• **Task goal**
Output verbatim every line of the data below, starting with the line that contains "from the database." and continuing through the end of the data.

• **Saved entries**
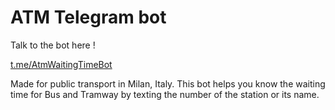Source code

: # ATM Telegram bot 

Talk to the bot here !

[t.me/AtmWaitingTimeBot](http://t.me/AtmWaitingTimeBot)

Made for public transport in Milan, Italy. This bot helps you know the waiting time for Bus and Tramway by texting the number of the station or its name. 
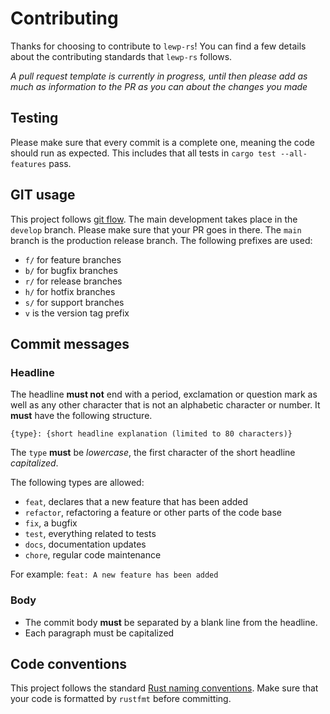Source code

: # Contributing

Thanks for choosing to contribute to `lewp-rs`! You can find a few details about the contributing standards that `lewp-rs` follows.

*A pull request template is currently in progress, until then please add as much as information to the PR as you can about the changes you made*

## Testing

Please make sure that every commit is a complete one, meaning the code should run as expected. This includes that all tests in `cargo test --all-features` pass.

## GIT usage

This project follows [git flow](http://danielkummer.github.io/git-flow-cheatsheet/). The main development takes place in the `develop` branch. Please make sure that your PR goes in there. The `main` branch is the production release branch. The following prefixes are used:

* `f/` for feature branches
* `b/` for bugfix branches
* `r/` for release branches
* `h/` for hotfix branches
* `s/` for support branches
* `v` is the version tag prefix

## Commit messages

### Headline

The headline **must not** end with a period, exclamation or question mark as well as any other character that is not an alphabetic character or number. It **must** have the following structure.

`{type}: {short headline explanation (limited to 80 characters)}`

The `type` **must** be *lowercase*, the first character of the short headline *capitalized*.

The following types are allowed:

* `feat`, declares that a new feature that has been added
* `refactor`, refactoring a feature or other parts of the code base
* `fix`, a bugfix
* `test`, everything related to tests
* `docs`, documentation updates
* `chore`, regular code maintenance

For example:
`feat: A new feature has been added`

### Body

* The commit body **must** be separated by a blank line from the headline.
* Each paragraph must be capitalized

## Code conventions

This project follows the standard [Rust naming conventions](https://rust-lang.github.io/api-guidelines/naming.html). Make sure that your code is formatted by `rustfmt` before committing.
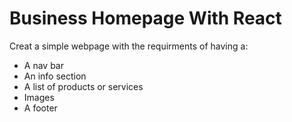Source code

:Business Homepage With React 
==============================

Creat a simple webpage with the requirments of having a:
 - A nav bar
 - An info section
 - A list of products or services
 - Images
 - A footer

 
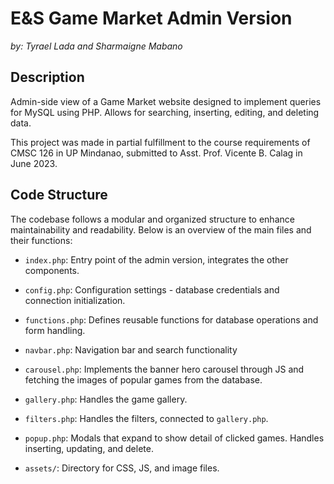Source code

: # E&S Game Market Admin Version
*by: Tyrael Lada and Sharmaigne Mabano*

## Description
Admin-side view of a Game Market website designed to implement queries for MySQL using PHP. Allows for searching, inserting, editing, and deleting data.

This project was made in partial fulfillment to the course requirements of CMSC 126 in UP Mindanao, submitted to Asst. Prof. Vicente B. Calag in June 2023.

## Code Structure
The codebase follows a modular and organized structure to enhance maintainability and readability. Below is an overview of the main files and their functions:

* `index.php`: Entry point of the admin version, integrates the other components.

* `config.php`: Configuration settings - database credentials and connection initialization.

* `functions.php`: Defines reusable functions for database operations and form handling.

* `navbar.php`: Navigation bar and search functionality

* `carousel.php`: Implements the banner hero carousel through JS and fetching the images of popular games from the database.

* `gallery.php`: Handles the game gallery. 

* `filters.php`: Handles the filters, connected to `gallery.php`.

* `popup.php`: Modals that expand to show detail of clicked games. Handles inserting, updating, and delete.

* `assets/`: Directory for CSS, JS, and image files.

• **The completed task**
* `carousel.php`: Implements the banner hero carousel through JS and fetching the images of popular games from the database.

* `gallery.php`: Handles the game gallery. 

* `filters.php`: Handles the filters, connected to `gallery.php`.

* `popup.php`: Modals that expand to show detail of clicked games. Handles inserting, updating, and delete.

* `assets/`: Directory for CSS, JS, and image files.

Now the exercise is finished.